Twelve hours after adding H2O2 (100 μM) and FeCl2 (15 μM) to the medium, with or without super‐saturated hydrogen, the hypertrophy and proliferation of cultured astrocytes were observed. (A) and (B) Immunocytochemistry of glial fibrillary acidic protein (GFAP) demonstrating the morphological characteristics of hypertrophy and excessive expression of GFAP, and the fluorescence intensity data. (C) and (D) Images demonstrating the DNA synthesis of BrdU, which reflects the proliferation of astrocytes, and the percentage of positive cells. Hypertrophy, proliferation, and excessive expression of GFAP were obviously induced by H2O2 in the normal medium (NM) + H2O2 group (vs. control, P < 0.01) and were significantly inhibited by treatment with hydrogen‐rich medium (vs. NM + H2O2, P < 0.01).
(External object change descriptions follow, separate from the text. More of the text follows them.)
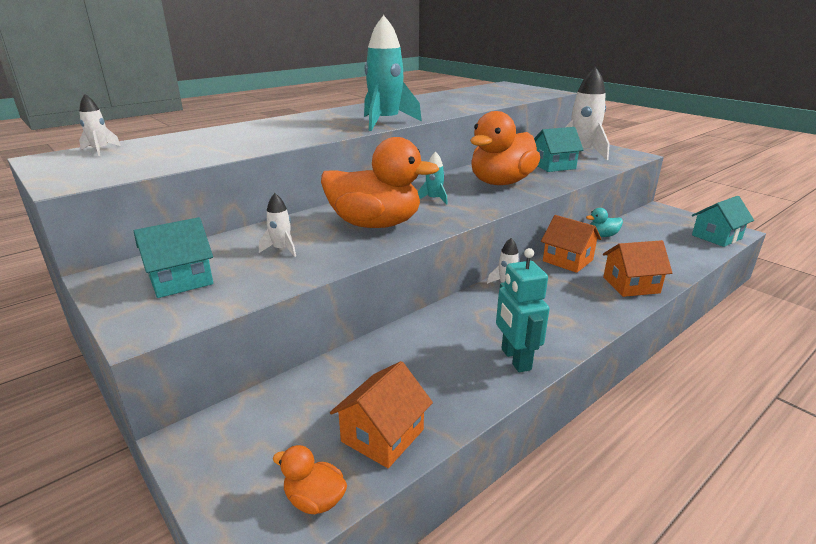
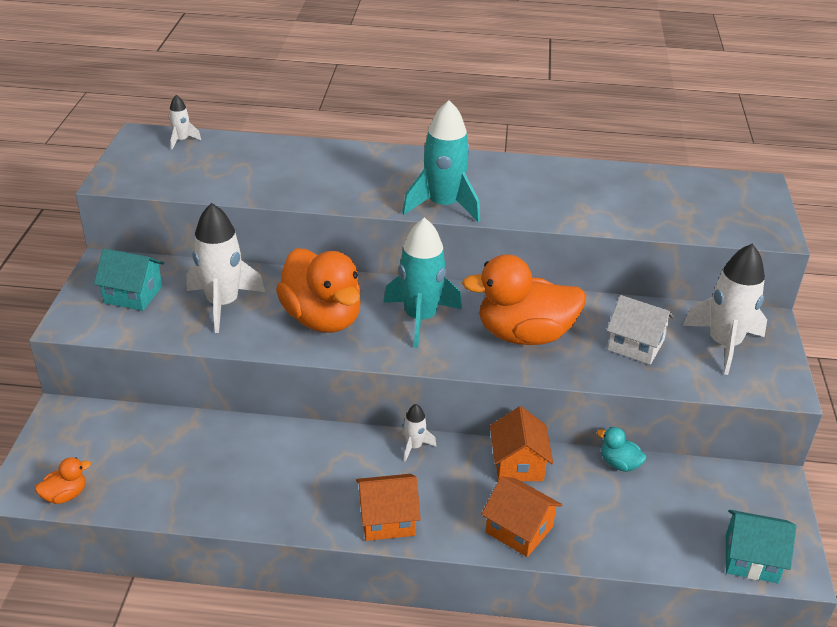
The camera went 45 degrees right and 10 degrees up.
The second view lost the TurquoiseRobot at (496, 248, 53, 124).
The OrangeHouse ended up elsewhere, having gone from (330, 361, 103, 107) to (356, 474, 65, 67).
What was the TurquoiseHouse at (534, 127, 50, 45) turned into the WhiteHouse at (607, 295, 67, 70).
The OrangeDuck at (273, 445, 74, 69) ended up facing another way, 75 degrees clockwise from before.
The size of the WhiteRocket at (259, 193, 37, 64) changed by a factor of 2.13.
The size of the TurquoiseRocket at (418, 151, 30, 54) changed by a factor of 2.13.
Results were means ± SEM of three independent experiments. **P < 0.01, NM + H2O2 vs. control; ##P < 0.01, H2O2 + hydrogen‐rich saline vs. H2O2 + normal saline. Scale bar for A = 20 μm and for C = 50 μm.

Figure 6

Twelve hours after adding H2O2 (100 μM) and FeCl2 (15 μM) to the medium, with or without super‐saturated hydrogen, the supernatant of each group was collected for ELISA to assay the secretion of proinflammatory cytokines by active, cultured astrocytes. (A) Content of IL‐1β (pg/mL). (B) Content of IL‐6 (pg/mL). (C) Content of TNF‐α (pg/mL). H2O2 led to the abnormally increased secretion of IL‐1β, IL‐6, and TNF‐α (vs. control or single hydrogen‐rich medium (HM), P < 0.01). Secretion of these cytokines could be reduced by hydrogen‐rich medium (vs. NM + H2O2, P < 0.01). Results were means ± SEM of three independent experiments. **P < 0.01, NM + H2O2 vs. control; ##P < 0.01, H2O2 + hydrogen‐rich saline vs. H2O2 + normal saline.